Flynt L. Leverett and
FLL
Flynt L. Leverett Senior Fellow, The Saban Center for Middle East Policy, Brookings
Jeffrey A. Bader

January 1, 2005

The bid by the China National Offshore Oil Corporation (CNOOC) to acquire Unocal earlier this year triggered not only a hostile reaction in the U.S. Congress but also growing interest and debate within the foreign policy community about the rapid growth in China’s energy demand and the prospect for competition between the United States and China for access to global oil and gas resources.1 Henry Kissinger has gone so far as to argue that competition over hydrocarbon resources will be the most likely cause for international conflict in coming years.2 China’s hunt for oil is clearly influencing its foreign policy toward its neighbors, such as Russia, Japan, and the Central Asian states, and toward regions as far afield as sub-Saharan Africa and Latin America.3 As China seeks access to global energy resources, its status as a rising power is already enabling it to exercise influence in ways that make it more difficult for the United States and the West to achieve their goals on a number of issues.
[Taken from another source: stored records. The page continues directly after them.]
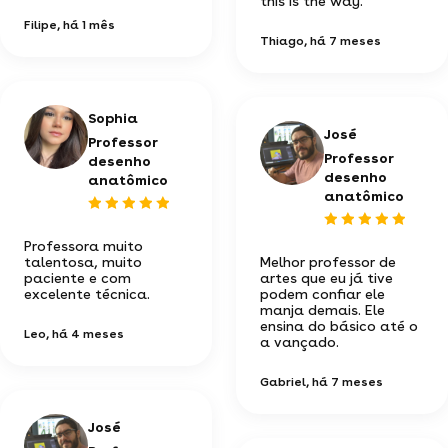
this is the way.
Filipe
, há 1 mês
Thiago
, há 7 meses
Sophia
José
Professor
Professor
desenho
desenho
anatômico
anatômico
Professora muito
talentosa, muito
Melhor professor de
paciente e com
artes que eu já tive
excelente técnica.
podem confiar ele
manja demais. Ele
ensina do básico até o
Leo
, há 4 meses
a vançado.
Gabriel
, há 7 meses
José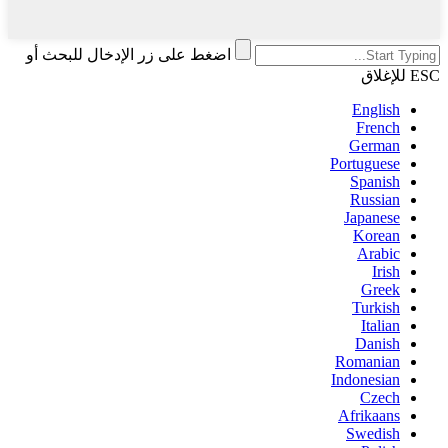
اضغط على زر الإدخال للبحث أو
ESC للإغلاق
English
French
German
Portuguese
Spanish
Russian
Japanese
Korean
Arabic
Irish
Greek
Turkish
Italian
Danish
Romanian
Indonesian
Czech
Afrikaans
Swedish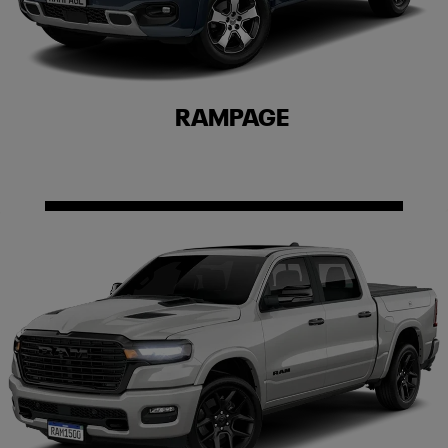
RAMPAGE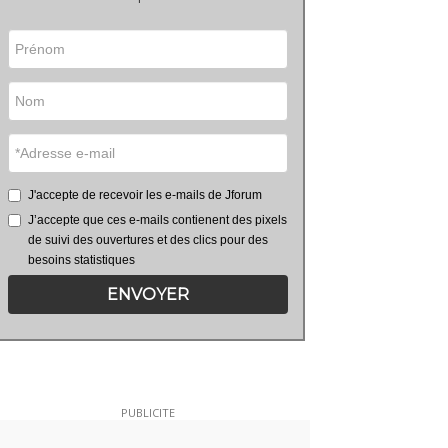
J'accepte de recevoir les e-mails de Jforum
J’accepte que ces e-mails contienent des pixels
de suivi des ouvertures et des clics pour des
besoins statistiques
ENVOYER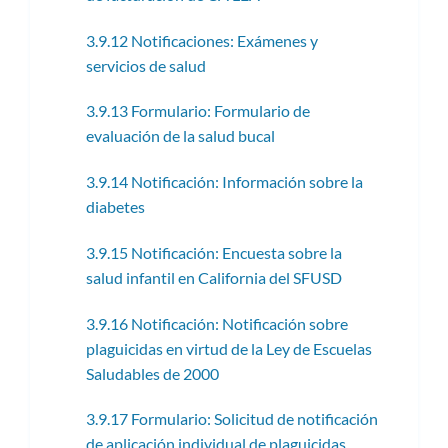
3.9.12 Notificaciones: Exámenes y
servicios de salud
3.9.13 Formulario: Formulario de
evaluación de la salud bucal
3.9.14 Notificación: Información sobre la
diabetes
3.9.15 Notificación: Encuesta sobre la
salud infantil en California del SFUSD
3.9.16 Notificación: Notificación sobre
plaguicidas en virtud de la Ley de Escuelas
Saludables de 2000
3.9.17 Formulario: Solicitud de notificación
de aplicación individual de plaguicidas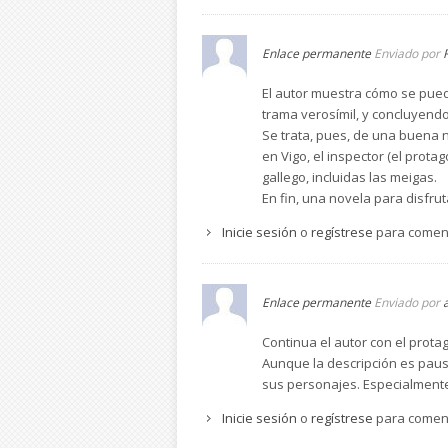
Enlace permanente
Enviado por
El autor muestra cómo se pued
trama verosímil, y concluyendo 
Se trata, pues, de una buena n
en Vigo, el inspector (el prot
gallego, incluidas las meigas.
En fin, una novela para disfrut
Inicie sesión
o
regístrese
para comen
Enlace permanente
Enviado por
Continua el autor con el prota
Aunque la descripción es pausa
sus personajes. Especialment
Inicie sesión
o
regístrese
para comen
The potentially explosive combination of a China less willing to passively accept U.S. leadership and the prospect of competition between China and other states for control over vital energy resources poses particularly critical challenges to U.S. interests in the Middle East.

Chinese engagement in the Middle East has expanded economically, politically, and strategically over the last several years. Since the late 1990s, Beijing’s policies toward the region have been closely linked to the objectives of the three major, state-owned Chinese energy companies—the China National Petroleum Corporation (CNPC), the China National Petrochemical Corporation (Sinopec), and CNOOC—to seek access to Middle Eastern oil and gas, frequently on an exclusive basis. Since 2002, the Middle East has become the leading arena for Beijing’s efforts to secure effective ownership of critical hydrocarbon resources, rather than relying solely on international markets to meet China’s energy import needs. There is every reason to anticipate that China will continue and even intensify its emphasis on the Middle East as part of its energy security strategy. China will likely keep working to expand its ties to the region’s energy exporters over the next several years to ensure that it is not disadvantaged relative to other foreign customers and to maximize its access to hydrocarbon resources under any foreseeable circumstances, including possible military conflict with the United States. It seems doubtful that Chinese energy companies’ fledgling efforts to lock up petroleum resources will succeed in keeping a critical mass of oil reserves off an increasingly integrated and fluid global oil market. Nevertheless, China’s search for oil is making it a new competitor to the United States for influence in the Middle East. If not managed prudently, this competition will generate multiple points of bilateral friction and damage U.S. strategic interests in the region.